### Text provided
(begin)
# Kings Got Screwed!



## T1Mac (May 25, 2002)

even raplh nader thinks so...
i think the kings had no spine down the stretch. Only bibby did...
its true the wrong team is in the finals.
and its gonna be hell watching shaqs grin when he wins the title.


----------



## Shaqs big toe (May 21, 2002)

Yep, that is the consensus.

No need to swear about it though, is there?


----------



## Juan (Jun 13, 2002)

> even raplh nader thinks so


Yea like that means anything, Ralph is just looking fro free publicity.

And the Kings screwed themselfs by missing half thier free throws.


----------



## Damian Necronamous (Jun 10, 2002)

*Finals*

Yo, SHaq's Big Toe (nice name), why did you say "No need to swear about it though), he didn't swear. What the heck are you talking about???


----------



## BizzyRipsta (May 25, 2002)
(end)
### Goal
In the forum thread about the Kings, what does Juan say the Kings did to screw themselves?

Extracted data entries:
(begin)
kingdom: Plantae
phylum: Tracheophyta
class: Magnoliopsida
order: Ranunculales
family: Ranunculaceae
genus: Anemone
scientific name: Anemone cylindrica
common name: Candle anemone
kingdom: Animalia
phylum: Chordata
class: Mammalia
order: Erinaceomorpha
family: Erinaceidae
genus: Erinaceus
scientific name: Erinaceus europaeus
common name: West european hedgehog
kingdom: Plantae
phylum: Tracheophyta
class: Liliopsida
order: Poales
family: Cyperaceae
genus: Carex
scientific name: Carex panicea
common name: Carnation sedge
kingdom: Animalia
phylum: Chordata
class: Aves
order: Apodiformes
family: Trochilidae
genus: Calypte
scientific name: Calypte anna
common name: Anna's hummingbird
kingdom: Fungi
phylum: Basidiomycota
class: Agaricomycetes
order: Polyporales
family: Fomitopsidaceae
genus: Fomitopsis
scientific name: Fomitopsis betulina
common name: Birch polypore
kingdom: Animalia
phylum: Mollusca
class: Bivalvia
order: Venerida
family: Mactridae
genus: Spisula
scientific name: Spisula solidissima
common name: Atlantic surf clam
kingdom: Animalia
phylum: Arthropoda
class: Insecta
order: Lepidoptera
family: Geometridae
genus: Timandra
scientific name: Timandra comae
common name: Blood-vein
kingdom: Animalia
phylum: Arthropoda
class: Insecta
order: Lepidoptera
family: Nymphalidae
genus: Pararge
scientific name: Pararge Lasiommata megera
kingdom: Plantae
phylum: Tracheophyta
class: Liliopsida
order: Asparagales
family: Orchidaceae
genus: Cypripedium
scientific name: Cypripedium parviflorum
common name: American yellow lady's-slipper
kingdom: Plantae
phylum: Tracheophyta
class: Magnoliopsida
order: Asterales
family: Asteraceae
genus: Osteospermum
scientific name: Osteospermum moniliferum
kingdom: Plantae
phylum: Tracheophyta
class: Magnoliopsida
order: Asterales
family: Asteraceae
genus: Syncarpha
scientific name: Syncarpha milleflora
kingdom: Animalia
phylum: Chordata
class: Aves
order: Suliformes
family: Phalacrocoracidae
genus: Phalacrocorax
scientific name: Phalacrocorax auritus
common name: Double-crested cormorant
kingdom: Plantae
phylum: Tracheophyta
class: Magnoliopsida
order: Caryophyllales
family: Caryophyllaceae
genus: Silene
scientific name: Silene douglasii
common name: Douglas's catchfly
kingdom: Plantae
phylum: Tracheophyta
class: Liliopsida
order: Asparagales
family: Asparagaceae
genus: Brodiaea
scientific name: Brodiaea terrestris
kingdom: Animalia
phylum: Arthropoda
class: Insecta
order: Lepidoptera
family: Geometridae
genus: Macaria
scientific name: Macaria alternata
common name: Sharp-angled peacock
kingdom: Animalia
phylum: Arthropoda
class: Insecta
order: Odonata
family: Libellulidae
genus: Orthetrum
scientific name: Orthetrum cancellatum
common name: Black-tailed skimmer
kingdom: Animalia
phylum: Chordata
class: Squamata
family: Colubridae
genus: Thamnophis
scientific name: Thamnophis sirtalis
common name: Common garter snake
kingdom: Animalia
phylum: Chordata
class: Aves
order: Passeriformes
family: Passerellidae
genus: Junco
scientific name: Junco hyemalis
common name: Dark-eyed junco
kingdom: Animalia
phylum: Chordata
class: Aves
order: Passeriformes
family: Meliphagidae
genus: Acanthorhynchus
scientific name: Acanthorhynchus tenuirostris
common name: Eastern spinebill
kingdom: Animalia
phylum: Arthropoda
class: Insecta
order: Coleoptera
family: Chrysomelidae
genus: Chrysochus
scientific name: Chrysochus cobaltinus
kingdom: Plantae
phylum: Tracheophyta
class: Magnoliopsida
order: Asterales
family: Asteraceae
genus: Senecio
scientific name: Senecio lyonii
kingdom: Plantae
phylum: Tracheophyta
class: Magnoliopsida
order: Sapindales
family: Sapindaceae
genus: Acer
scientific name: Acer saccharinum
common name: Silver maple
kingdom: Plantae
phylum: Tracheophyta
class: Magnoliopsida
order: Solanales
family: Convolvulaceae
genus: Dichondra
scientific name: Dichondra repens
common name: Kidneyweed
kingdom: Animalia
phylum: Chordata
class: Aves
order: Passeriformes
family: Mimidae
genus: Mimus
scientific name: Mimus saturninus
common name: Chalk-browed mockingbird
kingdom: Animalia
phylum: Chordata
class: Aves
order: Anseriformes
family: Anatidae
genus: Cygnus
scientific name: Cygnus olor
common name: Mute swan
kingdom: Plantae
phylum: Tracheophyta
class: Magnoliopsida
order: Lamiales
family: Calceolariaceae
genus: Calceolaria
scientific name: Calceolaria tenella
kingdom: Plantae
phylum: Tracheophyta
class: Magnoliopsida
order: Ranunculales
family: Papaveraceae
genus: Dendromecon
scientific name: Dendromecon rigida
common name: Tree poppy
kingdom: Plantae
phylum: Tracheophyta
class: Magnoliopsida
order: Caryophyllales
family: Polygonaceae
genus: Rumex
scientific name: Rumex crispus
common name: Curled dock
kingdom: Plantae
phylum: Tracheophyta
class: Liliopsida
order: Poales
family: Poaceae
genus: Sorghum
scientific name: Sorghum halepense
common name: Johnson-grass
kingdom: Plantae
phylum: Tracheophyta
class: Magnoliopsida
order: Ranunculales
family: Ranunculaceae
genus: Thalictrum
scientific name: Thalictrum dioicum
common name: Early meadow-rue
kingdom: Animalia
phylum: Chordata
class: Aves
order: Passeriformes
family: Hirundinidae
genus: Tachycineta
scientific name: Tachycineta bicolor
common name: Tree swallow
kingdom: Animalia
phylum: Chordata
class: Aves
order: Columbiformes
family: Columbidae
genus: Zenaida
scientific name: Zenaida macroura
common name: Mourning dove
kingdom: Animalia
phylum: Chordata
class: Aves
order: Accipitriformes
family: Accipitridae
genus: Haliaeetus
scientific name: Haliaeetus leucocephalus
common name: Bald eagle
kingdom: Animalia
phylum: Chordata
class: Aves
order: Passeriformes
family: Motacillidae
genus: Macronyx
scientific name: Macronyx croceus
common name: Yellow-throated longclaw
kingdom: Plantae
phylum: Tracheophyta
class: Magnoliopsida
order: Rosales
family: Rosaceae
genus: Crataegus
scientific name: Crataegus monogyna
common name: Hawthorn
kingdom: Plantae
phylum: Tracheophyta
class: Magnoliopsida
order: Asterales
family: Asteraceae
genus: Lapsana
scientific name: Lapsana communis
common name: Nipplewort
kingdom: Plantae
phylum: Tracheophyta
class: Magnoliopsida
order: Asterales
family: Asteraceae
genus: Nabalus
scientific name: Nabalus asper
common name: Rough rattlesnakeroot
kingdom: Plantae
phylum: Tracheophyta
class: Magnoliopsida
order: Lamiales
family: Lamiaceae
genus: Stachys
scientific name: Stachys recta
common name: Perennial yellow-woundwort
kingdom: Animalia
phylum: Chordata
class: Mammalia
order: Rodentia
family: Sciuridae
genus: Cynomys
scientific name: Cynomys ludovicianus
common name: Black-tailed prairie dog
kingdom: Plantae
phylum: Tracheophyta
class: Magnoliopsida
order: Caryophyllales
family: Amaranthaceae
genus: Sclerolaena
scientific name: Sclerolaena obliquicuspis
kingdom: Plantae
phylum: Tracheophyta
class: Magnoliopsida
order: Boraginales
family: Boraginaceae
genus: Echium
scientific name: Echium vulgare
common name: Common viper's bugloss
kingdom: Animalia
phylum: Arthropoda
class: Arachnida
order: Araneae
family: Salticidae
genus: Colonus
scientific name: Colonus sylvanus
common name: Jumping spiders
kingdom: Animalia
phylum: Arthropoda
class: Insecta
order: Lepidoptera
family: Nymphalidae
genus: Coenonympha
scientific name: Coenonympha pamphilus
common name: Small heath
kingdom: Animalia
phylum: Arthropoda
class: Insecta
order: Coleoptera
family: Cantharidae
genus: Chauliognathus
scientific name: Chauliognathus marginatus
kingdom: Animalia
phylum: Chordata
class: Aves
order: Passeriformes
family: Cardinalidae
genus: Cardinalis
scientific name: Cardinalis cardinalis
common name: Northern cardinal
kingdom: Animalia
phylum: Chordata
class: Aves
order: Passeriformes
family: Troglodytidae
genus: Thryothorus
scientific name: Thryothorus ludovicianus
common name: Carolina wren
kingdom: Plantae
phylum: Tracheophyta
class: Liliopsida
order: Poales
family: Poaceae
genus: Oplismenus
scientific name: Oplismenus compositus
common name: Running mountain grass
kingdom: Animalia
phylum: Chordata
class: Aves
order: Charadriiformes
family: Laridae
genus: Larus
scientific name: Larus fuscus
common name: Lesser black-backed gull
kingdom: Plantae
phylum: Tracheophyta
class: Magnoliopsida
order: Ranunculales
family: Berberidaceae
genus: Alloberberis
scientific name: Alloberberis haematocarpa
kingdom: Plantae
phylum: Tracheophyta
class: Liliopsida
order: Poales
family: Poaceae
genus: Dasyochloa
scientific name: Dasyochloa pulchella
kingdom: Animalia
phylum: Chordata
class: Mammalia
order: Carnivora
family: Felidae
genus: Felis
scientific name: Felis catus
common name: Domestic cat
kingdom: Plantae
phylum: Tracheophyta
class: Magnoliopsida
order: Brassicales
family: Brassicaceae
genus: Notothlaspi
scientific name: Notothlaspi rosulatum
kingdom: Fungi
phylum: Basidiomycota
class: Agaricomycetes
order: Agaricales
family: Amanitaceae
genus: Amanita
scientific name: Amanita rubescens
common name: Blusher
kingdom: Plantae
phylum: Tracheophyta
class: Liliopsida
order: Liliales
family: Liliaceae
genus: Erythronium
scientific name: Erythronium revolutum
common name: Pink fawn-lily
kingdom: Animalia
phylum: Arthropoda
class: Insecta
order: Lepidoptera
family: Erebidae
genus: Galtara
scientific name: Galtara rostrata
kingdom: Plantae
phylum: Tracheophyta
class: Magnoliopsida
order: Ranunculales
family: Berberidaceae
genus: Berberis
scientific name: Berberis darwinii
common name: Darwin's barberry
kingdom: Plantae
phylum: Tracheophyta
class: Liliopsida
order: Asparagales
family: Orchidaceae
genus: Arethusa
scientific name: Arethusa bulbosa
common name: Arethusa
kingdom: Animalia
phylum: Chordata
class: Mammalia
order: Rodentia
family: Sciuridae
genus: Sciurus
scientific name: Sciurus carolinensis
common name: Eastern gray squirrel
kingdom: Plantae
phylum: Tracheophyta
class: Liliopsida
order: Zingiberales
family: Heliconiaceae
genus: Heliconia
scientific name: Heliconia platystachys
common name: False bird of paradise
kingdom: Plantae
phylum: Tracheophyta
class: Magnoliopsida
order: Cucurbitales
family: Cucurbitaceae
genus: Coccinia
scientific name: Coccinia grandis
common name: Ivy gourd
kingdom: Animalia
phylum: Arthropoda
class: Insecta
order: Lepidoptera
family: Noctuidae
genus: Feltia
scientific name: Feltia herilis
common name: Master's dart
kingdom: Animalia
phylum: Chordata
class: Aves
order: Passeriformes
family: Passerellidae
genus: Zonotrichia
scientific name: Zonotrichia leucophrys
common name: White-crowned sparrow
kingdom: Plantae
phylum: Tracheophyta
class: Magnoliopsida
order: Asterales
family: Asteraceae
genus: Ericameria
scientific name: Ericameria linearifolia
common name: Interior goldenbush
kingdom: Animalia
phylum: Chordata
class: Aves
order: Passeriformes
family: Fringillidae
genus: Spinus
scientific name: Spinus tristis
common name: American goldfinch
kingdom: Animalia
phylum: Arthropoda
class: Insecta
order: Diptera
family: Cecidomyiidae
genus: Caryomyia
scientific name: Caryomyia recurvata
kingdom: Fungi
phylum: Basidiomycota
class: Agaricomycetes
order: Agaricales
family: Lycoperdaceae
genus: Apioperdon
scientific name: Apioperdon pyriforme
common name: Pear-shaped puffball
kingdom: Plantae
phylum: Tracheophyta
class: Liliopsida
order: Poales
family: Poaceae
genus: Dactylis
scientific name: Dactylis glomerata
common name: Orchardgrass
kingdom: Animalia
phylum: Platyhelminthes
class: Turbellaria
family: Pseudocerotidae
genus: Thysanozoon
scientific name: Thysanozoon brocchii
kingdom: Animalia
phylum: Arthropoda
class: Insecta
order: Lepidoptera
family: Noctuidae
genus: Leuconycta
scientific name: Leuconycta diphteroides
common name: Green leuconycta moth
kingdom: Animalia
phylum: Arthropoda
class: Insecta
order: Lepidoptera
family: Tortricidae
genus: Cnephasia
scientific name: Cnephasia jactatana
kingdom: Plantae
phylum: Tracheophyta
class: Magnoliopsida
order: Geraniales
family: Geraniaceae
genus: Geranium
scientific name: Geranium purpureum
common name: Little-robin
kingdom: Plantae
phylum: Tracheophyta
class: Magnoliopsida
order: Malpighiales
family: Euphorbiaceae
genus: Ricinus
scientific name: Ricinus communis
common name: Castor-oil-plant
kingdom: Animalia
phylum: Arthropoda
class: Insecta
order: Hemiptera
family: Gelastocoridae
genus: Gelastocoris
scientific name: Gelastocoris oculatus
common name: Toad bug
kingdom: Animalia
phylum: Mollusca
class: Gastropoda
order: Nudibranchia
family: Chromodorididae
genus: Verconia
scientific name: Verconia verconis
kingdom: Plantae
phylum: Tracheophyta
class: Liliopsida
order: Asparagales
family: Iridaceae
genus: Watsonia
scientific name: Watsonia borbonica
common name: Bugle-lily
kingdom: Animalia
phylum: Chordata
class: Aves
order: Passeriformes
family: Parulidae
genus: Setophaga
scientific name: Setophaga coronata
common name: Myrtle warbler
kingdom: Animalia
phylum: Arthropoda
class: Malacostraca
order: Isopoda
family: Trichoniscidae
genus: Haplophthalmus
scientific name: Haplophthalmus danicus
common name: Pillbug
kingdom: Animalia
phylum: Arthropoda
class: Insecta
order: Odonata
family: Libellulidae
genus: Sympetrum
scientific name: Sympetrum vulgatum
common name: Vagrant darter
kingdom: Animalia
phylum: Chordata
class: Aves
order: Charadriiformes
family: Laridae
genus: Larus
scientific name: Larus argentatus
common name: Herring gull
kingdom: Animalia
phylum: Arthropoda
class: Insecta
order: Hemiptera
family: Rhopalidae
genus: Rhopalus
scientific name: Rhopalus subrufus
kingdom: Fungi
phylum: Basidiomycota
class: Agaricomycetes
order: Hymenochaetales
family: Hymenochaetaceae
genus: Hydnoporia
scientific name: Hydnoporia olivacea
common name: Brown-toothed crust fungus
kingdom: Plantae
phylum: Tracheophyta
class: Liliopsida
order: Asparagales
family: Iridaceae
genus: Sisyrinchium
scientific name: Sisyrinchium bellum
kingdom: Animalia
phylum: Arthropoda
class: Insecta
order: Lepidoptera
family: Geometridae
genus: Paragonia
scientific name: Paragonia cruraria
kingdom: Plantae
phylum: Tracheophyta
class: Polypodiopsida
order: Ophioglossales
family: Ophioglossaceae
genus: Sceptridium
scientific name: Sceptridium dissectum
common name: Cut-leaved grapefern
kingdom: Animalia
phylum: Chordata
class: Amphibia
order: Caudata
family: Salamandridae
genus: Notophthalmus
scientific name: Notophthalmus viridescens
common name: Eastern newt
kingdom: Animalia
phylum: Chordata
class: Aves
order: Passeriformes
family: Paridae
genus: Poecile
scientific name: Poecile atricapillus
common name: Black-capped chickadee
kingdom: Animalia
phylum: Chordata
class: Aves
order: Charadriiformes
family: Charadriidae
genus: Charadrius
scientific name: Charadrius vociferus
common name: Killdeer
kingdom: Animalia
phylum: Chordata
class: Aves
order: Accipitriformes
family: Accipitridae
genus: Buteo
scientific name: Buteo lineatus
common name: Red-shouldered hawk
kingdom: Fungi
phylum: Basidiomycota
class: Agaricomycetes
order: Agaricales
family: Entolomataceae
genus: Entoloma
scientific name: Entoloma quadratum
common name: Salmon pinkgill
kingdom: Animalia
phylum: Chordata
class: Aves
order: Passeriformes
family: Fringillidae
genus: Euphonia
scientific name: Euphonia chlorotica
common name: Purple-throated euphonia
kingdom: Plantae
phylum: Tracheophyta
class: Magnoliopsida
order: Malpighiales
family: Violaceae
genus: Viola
(end)
### Response to this task
They missed half their free throws.